The brand sold watches until 1968, when, like so many mechanical watch companies, the advent of inexpensive quartz models led to its demise.

Rebirth 
In 2007 Claude Sanz re-launched the brand. Sanz is President and owner of jewellery watch house  Bunter SA, based in a 17th-century farmhouse just outside Geneva. Claude is a trained geologist and mineralogist, a self-taught watchmaker and a 33-year watch industry veteran.

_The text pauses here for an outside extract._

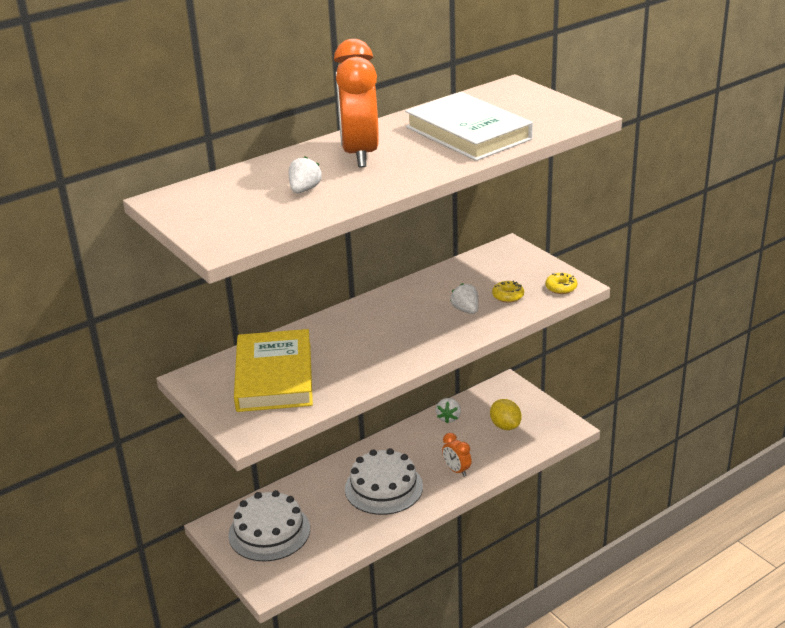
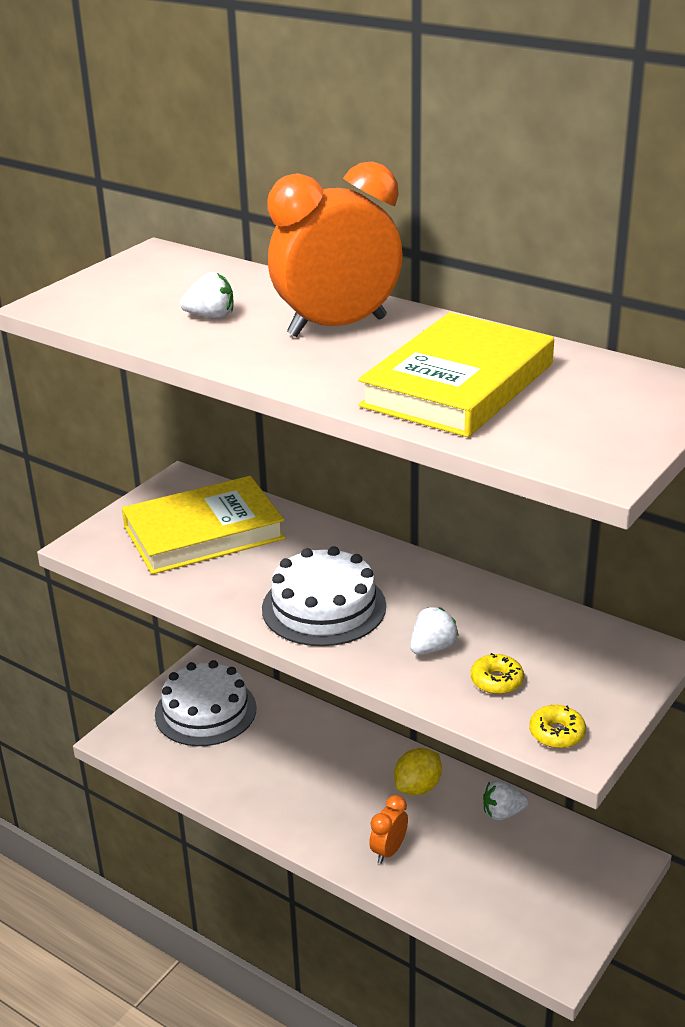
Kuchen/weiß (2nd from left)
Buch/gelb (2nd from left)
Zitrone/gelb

Bunter SA, works behind the scenes for companies that customized gem-set high-complication mechanical watches for some of the watch industry’s most prestigious brands. Bunter is responsible for the invisibly set baguette diamond watches that are exhibited at every Basel Fair.
Sanz bought the Arcadia brand several years ago, and it was the enthusiasm of a few friends and his own team at Bunter that in 2007 to set the wheels of rebirth in motion. The relaunch of Arcadia has led to it restarting the Fleurier Watch Company, which is temporarily based in Geneva with all movements assembled there. 
 
All sixty of Bunter’s employees worked on the first Arcadia watch, the AC01 chronograph, at different times for a few hours per day performing varied watchmaking crafts, such as design and case-making or movement assembly. In steel and titanium, a limited edition of 275 pieces launched in January 2010 at the Geneva Time Exhibition.

Models

Further developments 

Arcadia calibers were highly innovative for their time, and the Fleurier Watch Company was considered one of the international ambassadors of Swiss watchmaking.
 
Sanz’s ultimate plan is to restart production of Arcadia movements in the town of Fleurier , with redesigned and redeveloped calibres that can replace ETA movements. 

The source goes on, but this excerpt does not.